*** Data extract Section Begins ***

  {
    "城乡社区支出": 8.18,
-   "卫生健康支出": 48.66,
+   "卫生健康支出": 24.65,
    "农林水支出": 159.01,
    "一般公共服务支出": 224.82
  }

*** Data extract Section Ends ***
*** Data extract Section Begins ***

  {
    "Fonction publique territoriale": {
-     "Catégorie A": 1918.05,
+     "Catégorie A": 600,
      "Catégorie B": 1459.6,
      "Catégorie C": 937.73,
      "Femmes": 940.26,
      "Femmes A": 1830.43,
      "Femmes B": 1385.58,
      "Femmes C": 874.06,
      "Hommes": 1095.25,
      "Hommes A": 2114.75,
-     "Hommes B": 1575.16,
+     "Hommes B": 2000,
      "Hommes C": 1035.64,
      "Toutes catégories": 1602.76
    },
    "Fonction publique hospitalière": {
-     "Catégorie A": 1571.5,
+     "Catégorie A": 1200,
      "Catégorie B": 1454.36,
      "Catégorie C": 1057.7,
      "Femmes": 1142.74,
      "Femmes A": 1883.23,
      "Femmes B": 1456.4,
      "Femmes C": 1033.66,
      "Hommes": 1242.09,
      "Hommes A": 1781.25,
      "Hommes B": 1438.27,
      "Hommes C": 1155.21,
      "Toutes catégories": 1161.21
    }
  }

*** Data extract Section Ends ***

> **Task**
All lines that contain the word "publique" must be copied from the records above.

> **Output for this exercise**
    "Fonction publique territoriale": {
    "Fonction publique hospitalière": {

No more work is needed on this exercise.